# t-SNE Explorations

In [1]:
%matplotlib notebook

import matplotlib as mpl
from mpl_toolkits.mplot3d import Axes3D
import numpy as np
import matplotlib.pyplot as plt
import pandas as pd
from   sklearn.decomposition import PCA
from   sklearn.manifold import TSNE, Isomap, LocallyLinearEmbedding, MDS, SpectralEmbedding
from   sklearn.preprocessing import StandardScaler

np.set_printoptions(suppress=True)
np.set_printoptions(precision=4)
plt_style = 'seaborn-talk'

## Plotting function

In [29]:
def do_plot(X_fit, title):
    dimension = X_fit.shape[1]
#     print('X_fit.shape: {}'.format(X_fit.shape))
    with plt.style.context(plt_style):
        fig = plt.figure()
        if dimension == 2:
            ax = fig.add_subplot(111)
            for lab, col in zip((0, 1, 2, 3),
                                ('black', 'red', 'green', 'blue')):
                ax.scatter(X_fit[y==lab, 0],
                           X_fit[y==lab, 1],
                           c=col)
        elif dimension == 3:
            ax = fig.add_subplot(111, projection='3d')
            for lab, col in zip((0, 1, 2, 3),
                                ('black', 'red', 'green', 'blue')):
                ax.scatter(X_fit[y==lab, 0],
                           X_fit[y==lab, 1],
                           X_fit[y==lab, 2],
                           c=col)
        else:
            raise Exception('Unknown dimension: %d' % dimension)
        plt.title(title)
        plt.show()

## Generate the data
To create a simple test case, we generate some Gaussian point clouds in $\mathbb{R}^3$. Then we see how they look embedded in $\mathbb{R}^2$ and $\mathbb{R}^3$ using various algorithms, including t-SNE.

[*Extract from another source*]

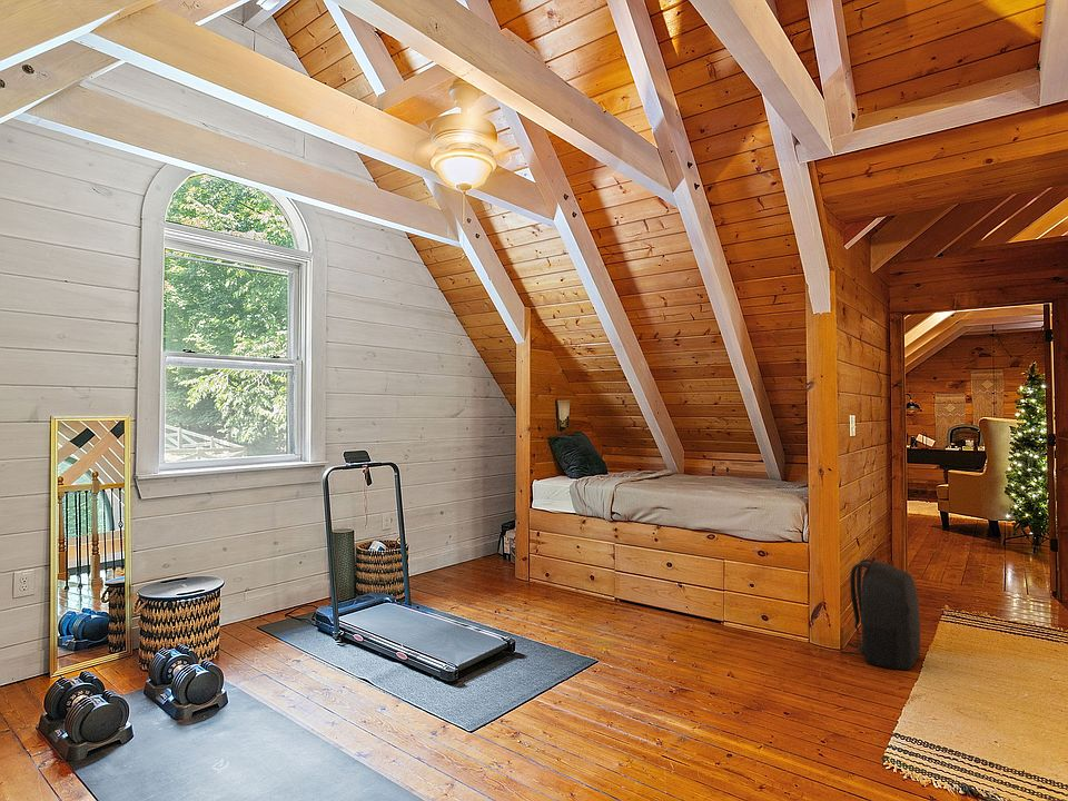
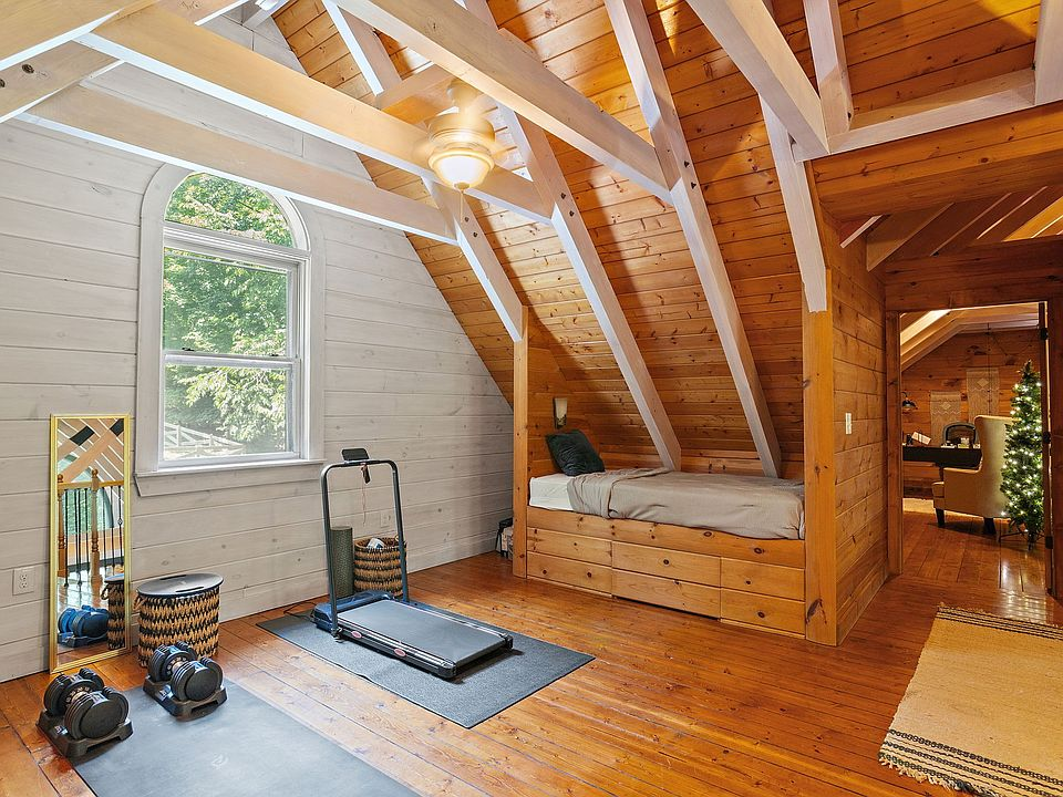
- backpack [839,556,921,671]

There's one point cloud centered at the origin and three on each of the three axes. They are well separated, as can be seen in the first visualization below.

In [39]:
num_dimensions = 3
num_clusters = 4
num_points = 100
cluster_separation = 10
centers = np.array([(0,0,0), (1,0,0), (0,1,0), (0,0,1)], dtype=float) * cluster_separation
data = np.zeros((num_clusters * num_points, num_dimensions), dtype=float)
labels = np.zeros(num_clusters * num_points, dtype=int)
for c in range(num_clusters):
    start = c * num_points
    end = start + num_points
    data[start:end, :] = np.random.randn(num_points, num_dimensions) + centers[c]
    labels[start:end] = c
data_df = pd.DataFrame(data, columns=('x','y','z'))
data_df['label'] = labels
data_df.head()

Unnamed: 0,x,y,z,label
0,2.053165,0.687047,1.986002,0
1,0.206302,0.516445,-0.630684,0
2,1.059256,0.066027,0.202034,0
3,-0.618251,-0.521692,-0.190061,0
4,-0.538105,-1.513212,1.559611,0


## Prep the data for fitting and visualizing

In [49]:
X = data_df.ix[:,0:-1]
y = data_df['label'].values

## 3D view

In [48]:
do_plot(X.values, 'Original Data')

<IPython.core.display.Javascript object>

In [54]:
X.values[:,0:-1].shape

(400, 2)

## Dumb 2D projection

In [58]:
do_plot(X.values[:,1:], 'Plane x=0')

<IPython.core.display.Javascript object>

## PCA (2D)

In [59]:
do_plot(PCA(n_components=2).fit_transform(X), 'PCA')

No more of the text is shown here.